I got up early on a pleasant Saturday morning of the 31st, packed everything up again and headed east on Interstate 10 toward Phoenix. On the way I was mesmerized by the vast, empty desert around me and marveled at such names as the Chuckwalla Mountains and the Chiriaco Summit. I started to feel the heat as I passed through dusty, surreal desert outposts like Blythe, CA and Quartzsite, AZ. I got to Phoenix around noon and settled in to my new apartment. I let the cats explore their new house, and unpacked a little. My furniture would not be delivered for 5 more days, so I spent a lot of time sitting on an air mattress on the bedroom floor, looking out the window listening to the doves in the trees outside.

The next day it was 117 degrees. I went outside for a walk after lunch and thought to myself, are they kidding me? It was really HOT! The heat formed a thick blanket that muffled any sounds, and the cicadas in the trees lulled everyone into a hypnotic trance. I learned quickly that the Mexican custom of siesta, or taking a nap during the very hottest part of the day, was a really good idea.

But I settled into my new home quickly and found I really like it here. I got a job a couple of months later and that allowed me to have a very comfortable life and purchase a great house in 1995. I have been here ever since and feel that I made exactly the right move in coming to Phoenix. I have found very good friends and chosen family here, and I think things have worked out amazingly well.

There are some things I don't like about Arizona, most of all the politics here. It is an extremely conservative, Republican-oriented state, something that I really loathe since I am the exact, diametrical-opposite of that. I really detest the influence of religion in politics, both on the local and the state level. As far as I'm concerned religion is a private matter and has no business in the governance of the state. I don't begrudge anyone their religious beliefs, but when they push to codify their religious beliefs into the laws of the land and thus shove them down everyone else's throats, well I have a big BIG problem with that. I firmly believe that 99.9% of politicians in this state are corrupt morons and amoral dirtbags who really deserve to be in prison. The gun "laws" are a joke around here, and that results in incredibly stupid people and burned-out crack addicts running around here fully armed, because they think the Constitution says they can.

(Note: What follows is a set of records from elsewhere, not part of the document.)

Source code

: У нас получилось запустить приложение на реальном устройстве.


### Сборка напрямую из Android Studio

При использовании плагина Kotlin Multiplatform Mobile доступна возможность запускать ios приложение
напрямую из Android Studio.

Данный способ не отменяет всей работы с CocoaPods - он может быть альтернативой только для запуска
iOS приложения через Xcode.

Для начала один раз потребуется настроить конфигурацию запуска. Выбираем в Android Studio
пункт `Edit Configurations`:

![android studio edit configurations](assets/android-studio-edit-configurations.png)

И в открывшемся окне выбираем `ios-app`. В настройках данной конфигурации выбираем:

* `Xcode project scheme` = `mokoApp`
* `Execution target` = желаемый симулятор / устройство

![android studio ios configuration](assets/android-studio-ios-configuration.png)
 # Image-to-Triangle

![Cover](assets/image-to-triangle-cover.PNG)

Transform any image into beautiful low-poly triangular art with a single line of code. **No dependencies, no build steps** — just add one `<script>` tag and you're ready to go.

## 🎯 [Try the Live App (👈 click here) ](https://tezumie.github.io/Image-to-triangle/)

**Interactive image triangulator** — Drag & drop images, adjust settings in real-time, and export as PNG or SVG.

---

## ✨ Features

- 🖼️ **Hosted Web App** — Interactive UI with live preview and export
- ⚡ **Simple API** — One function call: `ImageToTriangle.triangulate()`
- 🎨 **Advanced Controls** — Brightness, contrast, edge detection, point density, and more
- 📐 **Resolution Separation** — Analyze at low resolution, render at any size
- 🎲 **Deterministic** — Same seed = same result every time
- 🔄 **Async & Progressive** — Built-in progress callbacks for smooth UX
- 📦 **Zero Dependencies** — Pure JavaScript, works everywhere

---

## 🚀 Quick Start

But most of all I hate the way animals are treated in this state, as property and "things," instead of as living, breathing, sensitive creatures meant to share the earth with us. This gives rise to the most horrific and terrible cruelties I have ever witnessed, and I believe it is impossible to overestimate the arrogance and stupidity of human beings. The human race will never be able to consider itself enlightened and civilized as long as such horrible, awful things are done to animals.

I never watch local television here because it is made by idiots, for idiots. Even more disgraceful is the local newspaper, the Arizona Republic(an), which is a laughingly provincial, unsophisticated excuse for a newspaper for the sixth largest metropolitan area in the United States. It would be more suited to a small-to-medium city in the upper Midwest rather than one of the larger cities of the Southwest. The income disparity around here is also pretty jarring, when you go from the gated communities and palatial estates of Scottsdale and Paradise Valley to the grungy, dilapidated wastelands of south Phoenix.

All these distractions aside, we do have a lot of things to appreciate, such as wonderful weather most of the year (not right now), beautiful scenic vistas, cool places to visit like Sedona and Flagstaff and Prescott and Tucson, and driving through fragrant pine forests to the visual feast that is the Grand Canyon. We also have opportunities to be dazzled by really, really dark night skies, when you think you can see a billion stars with a clarity that will literally take your breath away. As I start my nineteenth year in Sand Land, I find I really have much more for which to be grateful, rather than critical.